また、ロシアのワレリー・ゲラシモフ総参謀長は、ウラジーミル・プーチン大統領が主宰したオンライン会議で、シヴェルシクをロシア軍が解放したという報告行った。プーチン大統領は報告を受けた際、ロシア軍を祝福し「敵はシヴェルシクに要塞化された防御線を構築して我々を遅らせようとしたが失敗した。諸君は計画したすべてを成功裏に遂行した。」と述べた[29]。
ロシアのアンドレイ・ベロウソフ国防大臣は第6独立親衛自動車化狙撃旅団と第123独立親衛自動車化狙撃旅団の指揮官及び全隊員に対し、「特別軍事作戦の遂行中、親衛兵士たちは最も困難な方面で戦闘任務を遂行し、勇気と大胆さを示し、祖国で敵を打ち破り、我々の勝利を近づけている」と述べ、祝電の意を表した[30]。

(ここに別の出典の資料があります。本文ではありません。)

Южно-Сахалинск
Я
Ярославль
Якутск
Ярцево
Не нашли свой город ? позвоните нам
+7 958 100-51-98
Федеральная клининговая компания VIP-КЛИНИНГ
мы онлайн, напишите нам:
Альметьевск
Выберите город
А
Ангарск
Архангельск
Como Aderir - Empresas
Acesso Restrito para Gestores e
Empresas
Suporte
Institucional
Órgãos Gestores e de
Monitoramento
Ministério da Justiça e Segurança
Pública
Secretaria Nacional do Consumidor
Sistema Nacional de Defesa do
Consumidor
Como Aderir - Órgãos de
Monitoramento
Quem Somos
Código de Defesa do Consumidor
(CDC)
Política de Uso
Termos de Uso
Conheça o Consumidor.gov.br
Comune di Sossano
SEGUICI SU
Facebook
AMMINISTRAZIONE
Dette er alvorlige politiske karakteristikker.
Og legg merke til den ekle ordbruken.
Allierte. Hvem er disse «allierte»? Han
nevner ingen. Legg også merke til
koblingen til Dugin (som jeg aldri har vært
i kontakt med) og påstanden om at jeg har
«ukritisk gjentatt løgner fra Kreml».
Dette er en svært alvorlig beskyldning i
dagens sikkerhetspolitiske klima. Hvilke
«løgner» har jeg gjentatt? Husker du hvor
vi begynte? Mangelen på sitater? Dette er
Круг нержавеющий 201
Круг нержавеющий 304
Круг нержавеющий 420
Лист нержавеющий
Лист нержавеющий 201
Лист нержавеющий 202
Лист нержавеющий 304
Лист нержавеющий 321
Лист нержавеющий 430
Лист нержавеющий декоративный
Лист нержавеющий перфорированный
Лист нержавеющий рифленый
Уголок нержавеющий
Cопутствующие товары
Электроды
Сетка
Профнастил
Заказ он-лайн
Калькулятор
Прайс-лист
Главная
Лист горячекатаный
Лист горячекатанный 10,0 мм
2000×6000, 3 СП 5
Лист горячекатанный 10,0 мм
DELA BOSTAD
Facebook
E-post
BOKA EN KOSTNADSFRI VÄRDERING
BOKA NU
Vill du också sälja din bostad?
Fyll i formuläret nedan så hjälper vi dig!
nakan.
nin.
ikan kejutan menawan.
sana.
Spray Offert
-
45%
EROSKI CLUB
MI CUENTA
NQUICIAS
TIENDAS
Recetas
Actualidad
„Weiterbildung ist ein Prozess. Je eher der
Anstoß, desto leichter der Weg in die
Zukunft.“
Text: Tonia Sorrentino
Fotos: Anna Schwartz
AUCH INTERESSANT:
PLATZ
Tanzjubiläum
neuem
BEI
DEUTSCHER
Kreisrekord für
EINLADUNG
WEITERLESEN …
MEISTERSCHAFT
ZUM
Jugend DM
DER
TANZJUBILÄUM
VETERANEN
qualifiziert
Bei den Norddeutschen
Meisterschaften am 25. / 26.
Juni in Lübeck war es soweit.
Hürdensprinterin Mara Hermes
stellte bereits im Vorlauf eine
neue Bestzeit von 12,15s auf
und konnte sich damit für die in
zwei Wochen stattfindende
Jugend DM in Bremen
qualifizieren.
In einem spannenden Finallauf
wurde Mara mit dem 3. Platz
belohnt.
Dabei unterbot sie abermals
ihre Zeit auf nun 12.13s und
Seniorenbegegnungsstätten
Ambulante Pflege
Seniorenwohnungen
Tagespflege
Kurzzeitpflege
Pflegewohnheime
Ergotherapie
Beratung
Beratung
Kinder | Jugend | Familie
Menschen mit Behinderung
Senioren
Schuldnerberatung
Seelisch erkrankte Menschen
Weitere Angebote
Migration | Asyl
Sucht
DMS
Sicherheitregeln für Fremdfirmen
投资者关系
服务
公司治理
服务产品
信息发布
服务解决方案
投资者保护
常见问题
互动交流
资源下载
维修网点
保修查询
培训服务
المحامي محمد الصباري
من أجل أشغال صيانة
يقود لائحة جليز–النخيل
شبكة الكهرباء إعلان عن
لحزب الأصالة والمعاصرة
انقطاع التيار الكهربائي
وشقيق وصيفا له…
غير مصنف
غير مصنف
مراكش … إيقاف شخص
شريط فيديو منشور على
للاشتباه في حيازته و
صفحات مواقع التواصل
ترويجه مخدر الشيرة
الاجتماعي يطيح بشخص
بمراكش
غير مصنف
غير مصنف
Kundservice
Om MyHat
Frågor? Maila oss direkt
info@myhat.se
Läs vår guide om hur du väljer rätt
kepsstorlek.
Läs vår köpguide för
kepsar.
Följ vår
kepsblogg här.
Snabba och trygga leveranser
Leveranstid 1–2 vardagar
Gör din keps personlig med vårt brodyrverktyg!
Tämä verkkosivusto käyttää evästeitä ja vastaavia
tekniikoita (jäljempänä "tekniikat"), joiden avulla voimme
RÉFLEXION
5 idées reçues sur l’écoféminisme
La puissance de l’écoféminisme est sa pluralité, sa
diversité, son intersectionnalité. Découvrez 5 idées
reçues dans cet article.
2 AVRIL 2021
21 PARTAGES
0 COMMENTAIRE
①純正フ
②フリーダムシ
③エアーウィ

RYBARもウクライナ軍が市内の拠点を放棄しシヴェルシクから撤退し、ロシア軍が市内を掌握したと報告した[31]。
ロシア軍の第6独立親衛自動車化狙撃旅団は平和な住民への医療支援提供を目的として、集合住宅や個人宅の戸別訪問を実施し、地元住民はロシア軍の軍人を迎え入れ、都市の『解放』に感謝していると報告された。また、必要に応じて、希望するすべての住民は安全な地域に避難させられ、必要な援助がすべて提供される一時滞在施設に収容されるとした[32]。